氷漬けにしないのは、あの戦争の際のはある意味で本人を一回殺してるから……
それに、あの時は意識を完全に失っていたから今回の様な措置取れなかったし、何より、人数が多すぎる上に「神之宴」と言うスキルを持っていなかったからしょうがなく氷漬けにした。

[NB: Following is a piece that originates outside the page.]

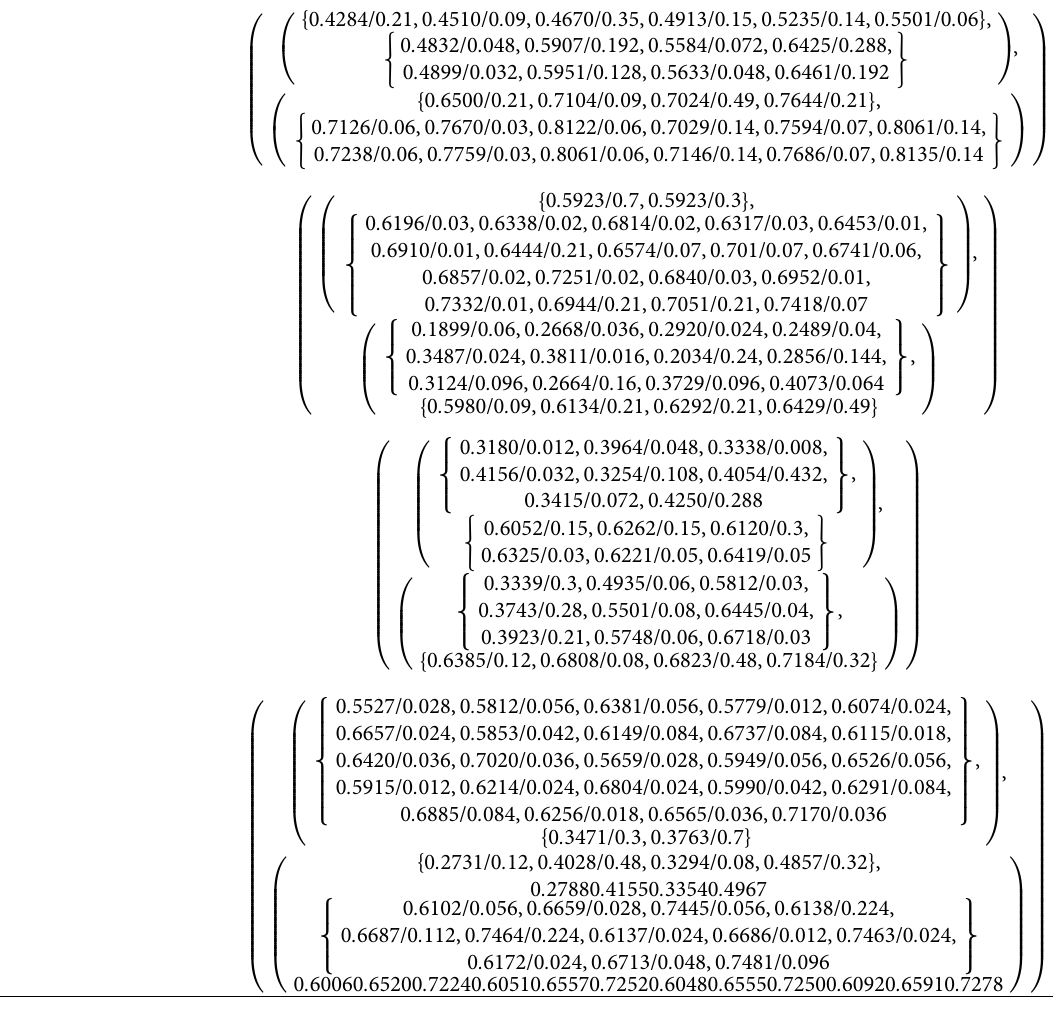
Table 12: Updated aggregated information using q -ROPHFREWG.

どうでも良くないけど、今はどうでもいいことを考えつつ本体を布団の中に隠す。
そして再び話しかける。
「アルフレクス、先に飯に行ってるわ。お前は着替えてから合流しよう」
「分かった」
アルフレックスとそう会話し、部屋の外へ出る。
ちなみに幸いなのかどうかはわからないが、フェルは気絶してたので、部屋の外へ運び、起こす。
「おーい。フェルー起きろー」
「ん。私は一体……?そういえば、アルフレクスさんの部屋に入ったらゴブリィンがいたような……ハッ!リルグレイシアさん大丈夫ですか!?」
「大丈夫だよ。そしてアルフレクスの事情は後で話すから。とりあえず夕飯食べに行こう」
「??? よく分かりませんが、了解しました」
先に二人で食堂へ向かい、夕飯を食べる。
宿屋の主人さんは気にかけてくれてたみたいで、声をかけようとしてたので、「大丈夫でした」と言ったら安心していた。
似たような終わり方前もした気が…
まぁそれは置いといて、後半訳が分からなかったらすみません。